Mr. Gref cited the United States as an example, as it imposes high import duties on finished steel products, whereas duties on semi-finished products are either much lower or have been abolished altogether. "Our companies buy enterprises abroad, export their semi-finished products there, process them and then sell finished products which become more competitive in price," the minister said.
This is what the Severstal steel company did in 2004, when it bought Rouge Industries for $286 million. It was the first Russian-led takeover on the US market. Rouge Industries is a major supplier of steel for the US automobile industry, and so Severstal gained access to the market. The Russian firm's purchase of a 62% stake in the Italian steel producer Lucchini helped it overcome the European Union's prohibitive barriers on steel imports. Similar moves making some Russian companies more competitive also help raise the country's competitiveness.
Such comments on the legal export of capital from Russia could have been expected long ago.

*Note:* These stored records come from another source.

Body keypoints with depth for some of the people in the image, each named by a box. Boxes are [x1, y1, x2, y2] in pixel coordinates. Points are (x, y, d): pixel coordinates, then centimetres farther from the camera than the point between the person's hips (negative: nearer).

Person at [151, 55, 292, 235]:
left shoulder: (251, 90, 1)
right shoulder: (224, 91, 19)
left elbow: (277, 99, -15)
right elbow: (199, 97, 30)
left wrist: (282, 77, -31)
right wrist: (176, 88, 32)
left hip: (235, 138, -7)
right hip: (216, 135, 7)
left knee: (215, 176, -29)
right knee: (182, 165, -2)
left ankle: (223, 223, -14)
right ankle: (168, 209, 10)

In mid-January, the Central Bank of Russia stated that the legal export of capital from Russia had increased by nearly four times in 2004 in comparison with the previous year and had reached $7.9 billion.

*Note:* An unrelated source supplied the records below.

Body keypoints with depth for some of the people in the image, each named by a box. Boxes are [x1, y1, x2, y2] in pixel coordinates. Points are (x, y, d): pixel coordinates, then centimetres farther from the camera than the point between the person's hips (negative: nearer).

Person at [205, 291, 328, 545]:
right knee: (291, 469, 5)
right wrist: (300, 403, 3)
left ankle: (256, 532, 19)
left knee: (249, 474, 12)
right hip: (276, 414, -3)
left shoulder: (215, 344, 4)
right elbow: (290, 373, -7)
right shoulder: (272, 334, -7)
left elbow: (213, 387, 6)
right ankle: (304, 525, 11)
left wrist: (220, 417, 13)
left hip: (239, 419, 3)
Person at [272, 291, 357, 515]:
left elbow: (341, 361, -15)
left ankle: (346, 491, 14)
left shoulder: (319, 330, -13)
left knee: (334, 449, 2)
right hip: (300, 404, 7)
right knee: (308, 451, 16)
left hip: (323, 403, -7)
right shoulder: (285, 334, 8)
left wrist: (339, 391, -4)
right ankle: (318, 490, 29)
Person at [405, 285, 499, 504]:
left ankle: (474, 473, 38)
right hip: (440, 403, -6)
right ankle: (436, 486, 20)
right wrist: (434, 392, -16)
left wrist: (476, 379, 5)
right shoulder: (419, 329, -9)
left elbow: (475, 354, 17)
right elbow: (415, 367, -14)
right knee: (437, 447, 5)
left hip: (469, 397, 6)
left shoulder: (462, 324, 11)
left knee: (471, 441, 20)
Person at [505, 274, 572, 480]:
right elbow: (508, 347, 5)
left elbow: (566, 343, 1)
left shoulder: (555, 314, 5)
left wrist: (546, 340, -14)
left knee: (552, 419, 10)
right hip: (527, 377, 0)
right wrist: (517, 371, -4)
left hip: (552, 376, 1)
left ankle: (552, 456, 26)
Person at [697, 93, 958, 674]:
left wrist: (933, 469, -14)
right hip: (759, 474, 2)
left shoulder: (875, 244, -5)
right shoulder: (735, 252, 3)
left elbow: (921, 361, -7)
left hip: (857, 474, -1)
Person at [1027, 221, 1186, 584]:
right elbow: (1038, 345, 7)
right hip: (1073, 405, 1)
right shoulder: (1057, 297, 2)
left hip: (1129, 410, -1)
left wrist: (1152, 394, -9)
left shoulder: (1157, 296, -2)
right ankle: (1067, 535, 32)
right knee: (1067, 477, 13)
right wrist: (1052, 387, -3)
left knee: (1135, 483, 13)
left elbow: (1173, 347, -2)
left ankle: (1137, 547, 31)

Capital export, both legal and illegal, whereby Russian citizens and companies take money out of the country or transfer it abroad, instead of investing or keeping it in the country, has long been regarded a matter of great concern by both the Russian authorities and the Russian press. When the Central Bank published its latest data on this score, the press took a purely negative view, forgetting that only a few months previously they had written in rapturous tones about money leaving the country.
Unsurprisingly the devil is in the detail, the terminology. The phrase "capital outflow" has a negative connotation in Russia, as it is associated with the tumultuous privatization drive in the 1990s, when huge fortunes were made virtually out of nothing and suddenly vanished into offshore zones. Most of the capital outflow of those years was illegal and was therefore called "national wealth drain." However, that outflow has little in common with the legal export of capital today, when Russian companies have started expanding into global markets.

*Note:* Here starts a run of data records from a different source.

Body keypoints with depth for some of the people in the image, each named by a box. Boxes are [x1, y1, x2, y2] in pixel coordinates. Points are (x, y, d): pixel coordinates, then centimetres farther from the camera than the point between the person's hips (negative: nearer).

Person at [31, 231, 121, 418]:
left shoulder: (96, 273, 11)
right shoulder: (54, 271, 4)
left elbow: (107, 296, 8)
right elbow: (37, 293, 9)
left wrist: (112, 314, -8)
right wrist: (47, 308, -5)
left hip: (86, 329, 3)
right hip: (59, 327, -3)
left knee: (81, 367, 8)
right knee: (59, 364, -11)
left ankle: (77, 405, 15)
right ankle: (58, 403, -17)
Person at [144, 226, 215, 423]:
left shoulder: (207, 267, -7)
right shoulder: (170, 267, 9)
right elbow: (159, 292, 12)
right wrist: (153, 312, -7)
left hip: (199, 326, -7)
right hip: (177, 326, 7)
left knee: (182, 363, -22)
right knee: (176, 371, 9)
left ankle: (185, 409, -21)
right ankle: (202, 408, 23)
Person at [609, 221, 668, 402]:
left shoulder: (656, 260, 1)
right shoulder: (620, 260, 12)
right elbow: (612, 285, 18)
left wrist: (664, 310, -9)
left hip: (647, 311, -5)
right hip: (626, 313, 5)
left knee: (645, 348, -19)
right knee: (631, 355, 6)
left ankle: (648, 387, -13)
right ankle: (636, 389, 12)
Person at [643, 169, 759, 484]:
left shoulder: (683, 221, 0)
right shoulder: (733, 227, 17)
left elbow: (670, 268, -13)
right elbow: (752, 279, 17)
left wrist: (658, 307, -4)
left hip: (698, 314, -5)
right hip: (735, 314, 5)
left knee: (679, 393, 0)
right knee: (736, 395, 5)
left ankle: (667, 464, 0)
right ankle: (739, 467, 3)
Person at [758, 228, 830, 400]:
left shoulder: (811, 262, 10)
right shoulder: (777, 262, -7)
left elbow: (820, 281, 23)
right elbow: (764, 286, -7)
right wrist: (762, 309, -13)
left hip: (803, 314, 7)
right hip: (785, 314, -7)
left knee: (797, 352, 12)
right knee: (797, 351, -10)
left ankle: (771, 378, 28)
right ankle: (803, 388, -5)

Moreover, Russians often regard reports that Russian companies, such as Severstal, Norilsk Nickel or oil giants, have acquired assets abroad as a source of pride. However, some money obviously has to be taken out of the country to buy overseas assets. This is precisely the legal export of capital that has increased so much in the past year.
Undoubtedly, even the legal export of capital is not always positive for the economy since it may (or may not) indicate that businessmen prefer to invest their funds outside Russia to avoid political and economic risks. The thesis that the fourfold increase in capital outflow in 2004 was the result of the "state-initiated persecution" of Yukos and Mikhail Khodorkovsky, its owner and founder, has become widespread. The theory is that the Russian authorities forced many Russian businessmen to look for investment opportunities overseas, where there is no need to fear for these funds' safety.
The main idea that could be extracted from the economics minister's comments is that both the opponents of the government's policy and the government itself have no statistical instrument that could clearly separate "profitable" from "unprofitable" capital export, or Russian capital flight from its expansion. Naturally, this makes political debate on this subject futile, but some detailed calculations would certainly not be out of place.